If your negative battery bus is not tied to chassis it is not ground. Ground is related to earth ground and is made theough carbon in rubber tires. I could see where there may be benefits to using an isolated negative. This way no current is traveling through chassis. The main rail the crank trigger wire is in is a non current carrying ground, well actually if chrome moly a resister. Pretty slick, if you understand why you did it.


Two things.

Rulebook does state holes are legal, but "Visible reinforcement around any hole in any SFI Spec chassis (not just the roll cage) mandatory." Granted, Monte didn't build the chassis and it wasn't up to him to take care of that. And powdercoating is a pain to grind up and touch up after a weld repair, especially the vein stuff.

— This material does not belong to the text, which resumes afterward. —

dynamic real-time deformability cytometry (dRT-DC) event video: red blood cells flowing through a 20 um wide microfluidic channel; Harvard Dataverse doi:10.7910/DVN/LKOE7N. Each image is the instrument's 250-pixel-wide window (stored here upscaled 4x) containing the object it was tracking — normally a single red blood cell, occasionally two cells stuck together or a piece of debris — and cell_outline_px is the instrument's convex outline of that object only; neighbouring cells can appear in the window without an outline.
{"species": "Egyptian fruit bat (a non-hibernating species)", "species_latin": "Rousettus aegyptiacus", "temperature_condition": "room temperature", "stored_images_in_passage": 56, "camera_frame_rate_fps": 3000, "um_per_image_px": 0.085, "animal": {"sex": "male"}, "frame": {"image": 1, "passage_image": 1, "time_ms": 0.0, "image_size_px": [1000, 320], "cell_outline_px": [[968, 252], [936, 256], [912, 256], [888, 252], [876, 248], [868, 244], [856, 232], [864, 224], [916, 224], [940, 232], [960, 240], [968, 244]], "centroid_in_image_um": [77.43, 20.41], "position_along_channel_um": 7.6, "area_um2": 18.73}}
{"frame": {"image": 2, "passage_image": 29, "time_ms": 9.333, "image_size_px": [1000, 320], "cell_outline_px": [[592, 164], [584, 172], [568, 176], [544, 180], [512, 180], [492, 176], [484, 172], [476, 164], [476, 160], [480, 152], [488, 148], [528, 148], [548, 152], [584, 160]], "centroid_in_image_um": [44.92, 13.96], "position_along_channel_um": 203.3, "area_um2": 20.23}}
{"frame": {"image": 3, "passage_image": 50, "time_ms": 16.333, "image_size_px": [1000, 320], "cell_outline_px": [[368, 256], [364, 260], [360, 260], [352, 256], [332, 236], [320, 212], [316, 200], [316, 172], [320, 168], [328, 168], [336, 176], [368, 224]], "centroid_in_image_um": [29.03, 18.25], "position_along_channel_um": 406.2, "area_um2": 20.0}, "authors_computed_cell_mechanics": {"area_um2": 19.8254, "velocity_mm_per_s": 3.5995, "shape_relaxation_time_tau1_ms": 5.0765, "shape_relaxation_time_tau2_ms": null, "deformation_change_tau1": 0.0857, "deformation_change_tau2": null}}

I believe earth in an automotive system is the negative post on the battery. I've always heard that if powerlines fall on your car, the rubber tires prevent you from being electrocuted as long as you don't step out and touch the ground. Using an isolated ground system like that makes the chassis basically inert as far as the electrical system is concerned. Not having stray current running through the chassis on something with a lot of noise sensitive electronics makes sense to me. Imagine a chassis constructed from a non-conductive material, it would need to have the same design ground system.

I also enjoy doing my electrical systems from scratch rather than any kits and have specific ways of doing things. I have no problem incorporating others' good ideas and techniques. None of mine have been on anything as complex as an EFI, traction-controlled, boosted car though. Still, there's a right way of doing things even on something stupid simple.


If the results don't match the theory, change the theory.